To revoke an API key, click the trash icon next to it on the API Keys page.
API key creation and revocation are recorded in the audit log.
What each role can do: practical reference
| Action | viewer | analyst | sensor_owner | operator | admin |
|---|---|---|---|---|---|
| View fleet, events, dashboards | Yes | Yes | Yes (scoped) | Yes | Yes |
| Triage and investigate alerts | No | Yes | Yes (scoped) | Yes | Yes |
| Query runtime events | No | Yes | Yes (scoped) | Yes | Yes |
| Assign policy packs | No | No | No | Yes | Yes |
| Change enforcement state | No | No | No | Yes | Yes |
| Create / run threat exercises | No | No | No | Yes | Yes |
| Contain / release sensors | No | No | No | Yes | Yes |
| Create / delete enrollment tokens | No | No | No | Yes | Yes |
| Manage sensor groups | No | No | No | Yes | Yes |
| Import license bundle | No | No | No | No | Yes |
| Create / disable / role-change users | No | No | No | No | Yes |
| Configure SSO | No | No | No | No | Yes |
| Manage API keys (own) | No | No | No | Yes | Yes |
Audit coverage for user management
All user management actions are recorded in the audit log. Key action types:
console_user_created,invitation_created,invitation_acceptedconsole_user_role_updated,console_user_disabled,console_user_enabledconsole_user_group_scope_assigned,console_user_group_scope_removedlogin,logout,password_change,mfa_enabled,mfa_disabledsso_login,sso_login_failed,sso_user_created,sso_config_updated
Export user management audit activity by navigating to Audit Log in the Console, filtering by Action Family = user_management, and clicking Export. Select CSV format for spreadsheet-compatible output.
Operational guidance
Keep admin accounts to a minimum: The admin role can change other users' roles, import licenses, configure SSO, and globally modify all sensor settings. Limit it to the people who genuinely need all of that. Use operator for day-to-day fleet management.

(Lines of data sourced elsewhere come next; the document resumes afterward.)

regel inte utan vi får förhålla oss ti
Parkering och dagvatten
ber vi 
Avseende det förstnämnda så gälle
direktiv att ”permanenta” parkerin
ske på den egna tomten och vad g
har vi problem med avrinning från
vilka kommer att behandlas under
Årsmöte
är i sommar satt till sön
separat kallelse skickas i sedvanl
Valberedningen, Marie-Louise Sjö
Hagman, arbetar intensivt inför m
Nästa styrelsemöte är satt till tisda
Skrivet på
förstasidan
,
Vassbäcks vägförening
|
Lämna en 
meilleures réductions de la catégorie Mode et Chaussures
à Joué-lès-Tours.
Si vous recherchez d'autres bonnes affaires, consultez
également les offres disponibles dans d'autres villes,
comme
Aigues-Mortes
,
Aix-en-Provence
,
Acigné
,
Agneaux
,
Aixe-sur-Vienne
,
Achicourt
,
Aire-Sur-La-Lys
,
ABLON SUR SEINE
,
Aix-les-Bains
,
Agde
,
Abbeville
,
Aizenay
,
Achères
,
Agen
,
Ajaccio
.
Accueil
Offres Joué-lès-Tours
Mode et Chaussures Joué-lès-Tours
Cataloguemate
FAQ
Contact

Use sensor_owner for field teams: Teams responsible for specific sites or clusters can be given sensor_owner scope limited to their node groups. This gives them operational capability without fleet-wide visibility.
Disable rather than delete: Disabling a user preserves their audit history and allows re-enablement. If you delete a user record, their audit entries lose actor association. Use disable for departing users unless permanent removal is a compliance requirement.
SSO group-to-role mapping: If your identity provider supports group claims, configure role mapping in the SSO settings so users receive the correct role automatically at first login rather than defaulting to viewer and requiring manual assignment.